- REQUIRED WORK
In the records, each line holding "output" must be reported.

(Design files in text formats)
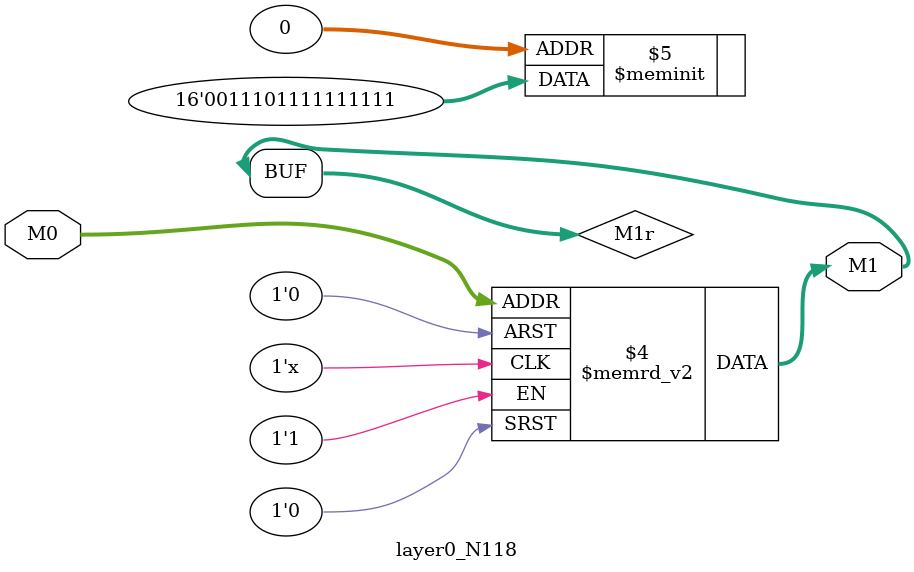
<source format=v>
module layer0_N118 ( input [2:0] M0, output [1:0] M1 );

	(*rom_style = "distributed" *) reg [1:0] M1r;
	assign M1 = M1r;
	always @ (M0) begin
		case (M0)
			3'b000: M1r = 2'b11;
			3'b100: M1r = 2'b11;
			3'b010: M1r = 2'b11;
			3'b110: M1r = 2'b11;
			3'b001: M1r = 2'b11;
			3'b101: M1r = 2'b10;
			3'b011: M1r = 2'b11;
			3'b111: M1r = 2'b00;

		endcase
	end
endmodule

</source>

--

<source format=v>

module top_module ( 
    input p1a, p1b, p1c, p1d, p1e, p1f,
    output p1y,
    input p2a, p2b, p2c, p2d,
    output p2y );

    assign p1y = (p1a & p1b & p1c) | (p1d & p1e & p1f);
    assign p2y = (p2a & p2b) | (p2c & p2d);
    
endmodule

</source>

- ANSWER TO THE EXERCISE
module layer0_N118 ( input [2:0] M0, output [1:0] M1 );
    output p1y,
    output p2y );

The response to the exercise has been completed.